Historique des versions

Version 1

II. ― Le changement de la mention de sexe à l'état civil

II-1. Les problèmes posés par la jurisprudence

16. En ce qui concerne le changement de la mention de sexe à l'état civil, le droit français se caractérise par l'absence de toute disposition législative ou réglementaire. Le système repose en son entier sur une construction jurisprudentielle, ce qui contribue à rendre la situation des personnes transidentitaires souhaitant obtenir une modification de leur état civil particulièrement précaire et difficile. Elles sont en effet exposées aux interprétations divergentes du droit faites par les juridictions, ce qui pose le problème de l'effectivité de ces droits. Dès lors, seule une intervention législative serait à même d'améliorer la condition des personnes concernées. Une telle intervention devrait permettre une simplification et une unification du parcours menant à la reconnaissance d'une nouvelle identité légale.

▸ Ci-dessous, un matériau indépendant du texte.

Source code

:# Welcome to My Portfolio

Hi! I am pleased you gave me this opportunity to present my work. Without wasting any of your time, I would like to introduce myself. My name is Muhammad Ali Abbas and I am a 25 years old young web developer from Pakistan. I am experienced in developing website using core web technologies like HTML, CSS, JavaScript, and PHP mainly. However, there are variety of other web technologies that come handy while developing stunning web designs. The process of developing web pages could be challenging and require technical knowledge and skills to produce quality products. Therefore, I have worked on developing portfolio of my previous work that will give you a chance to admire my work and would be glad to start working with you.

17. Les conditions du changement de la mention de sexe sont aujourd'hui fixées par quatre arrêts de la Cour de cassation, deux rendus le 7 mars 2012 et deux autres le 13 février 2013. Ces arrêts posent le principe suivant : « Pour justifier une demande de rectification de la mention du sexe figurant dans un acte de naissance, la personne doit établir, au regard de ce qui est communément admis par la communauté scientifique, la réalité du syndrome transsexuel dont elle est atteinte ainsi que le caractère irréversible de la transformation de son apparence. » Deux conditions sont ainsi posées : le diagnostic du transsexualisme et l'irréversibilité de la transformation de l'apparence physique. Une circulaire datant du 14 mai 2010 invitait par ailleurs le juge à « donner un avis favorable à la demande de changement d'état civil dès lors que les traitements hormonaux ayant pour effet une transformation physique ou physiologique définitive, associés, le cas échéant, à des opérations de chirurgie plastique (prothèses ou ablation des glandes mammaires, chirurgie esthétique du visage...), ont entraîné un changement de sexe irréversible, sans exiger pour autant l'ablation des organes génitaux ». Si l'intervention chirurgicale n'est pas exigée, le droit demande en revanche un traitement médical irréversible, qui implique notamment une obligation de stérilisation. La notion d'irréversibilité, invoquée dans la circulaire et reprise dans les arrêts de la Cour de cassation, apparaît ainsi comme un élément permettant de justifier la dérogation au principe d'indisponibilité de l'état des personnes (8). Or c'est justement cette notion d'irréversibilité, mal définie et difficile à prouver, qui entraîne de manière très fréquente une demande d'expertise médicale.

(8) En France, l'état civil est régi par les principes d'indisponibilité et d'immutabilité de l'état des personnes. L'indisponibilité de l'état des personnes est le principe légal selon lequel un individu ne peut disposer de manière pleine et entière de sa personnalité juridique, ni un tiers pour lui. L'immutabilité de l'état civil signifie que l'état civil est par principe immuable. Ce qui ne signifie pas que ces principes soient sans limites : un individu peut en effet changer de situation matrimoniale, de nom, de sexe, de nationalité à condition que ce changement se fasse dans les conditions prévues par la loi, et non du fait de sa seule volonté. Les principes d'indisponibilité et d'immutabilité n'ont pas de valeur constitutionnelle et ne s'opposent donc pas à la volonté du législateur. Les changements de situation matrimoniale, de nom, de sexe et de nationalité entrent ainsi dans le cadre de ce que le droit nomme « mutabilité contrôlée », selon des critères énoncés par la loi.